Award-winning animal rights activist and journalist, Magda Hejda, has attacked plans to relocate Krakow’s beloved statue of Dżok the dog.
The Dżok monument, remembering the loyalty of a Cracovian canine to his absent master and dedicated to homeless animals, has stood by the river on Bulwar Czerwieński since 2001.
Now, the effigy is due to be relocated to make way for a monument to the soldiers of the Armii Krajowej (Home Army) – the largest Polish resistance force during World War II.
Hejda, who was named one of Gazeta Krakowska’s People of 2012 for her work with abandoned animals, has called the decision to move Dżok “arrogant” and “a joke.”
Writing in Gazeta Krakowska, Hejda points out that the location of the Armii Krajowej monument was supposed to be decided by public consultation – a process that ended in 2011, with a different site closer to Wawel Castle gathering the most votes.
In September this year, the cornerstone of the new monument was placed near the Dżok statue. Hejda wrote at the time that city authorities had not informed the creator of the Dżok statue, Prof. Bronisław Chromy, that his work was to be relocated.
Prof. Chromy is a highly respected sculptor and teaches at the Jan Matejko Academy of Fine Arts. He is also responsible for the Wawel Dragon statue and dozens of other public artworks in Krakow and throughout Poland, including memorials to World War II resistance fighters.
Hejda wrote: “Those endowed with social trust have taken a bizarre decision, and officials paid from our taxes approved it. For me, the arrogance of power is amazing.”

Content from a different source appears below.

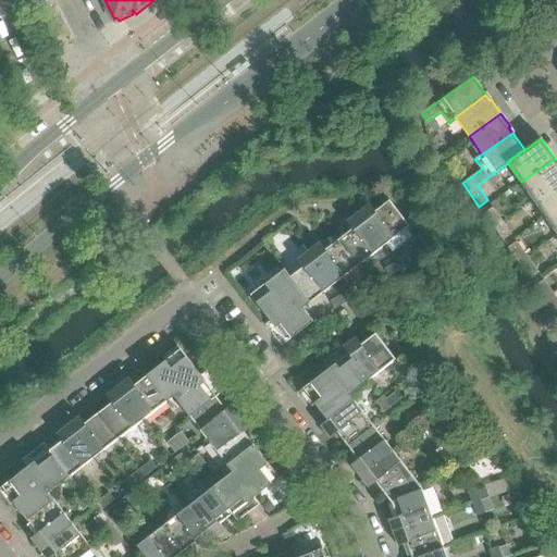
[(533,199),(556,182),(556,161),(555,159),(521,182),(533,199)]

The real Dżok became a local legend in the early 1990s. When his owner had a heart attack on the street and was taken away by ambulance, the faithful hound remained on the spot for a full year awaiting his master’s return.
Dżok finally went to live with a local woman who had been feeding him, but was sent to an animal shelter after she died in 1998. Within hours, Dżok escaped the pound, and was killed by a train.
The inscription on the monument reads: “Dżok, the dog. The most faithful canine friend, ever epitomising a dog’s boundless devotion to his master. Throughout the entire year /1990-1991/ Dżok was seen waiting in vain at the Rondo Grunwaldzkie roundabout to be fetched back by his master, who had passed away at the very site.”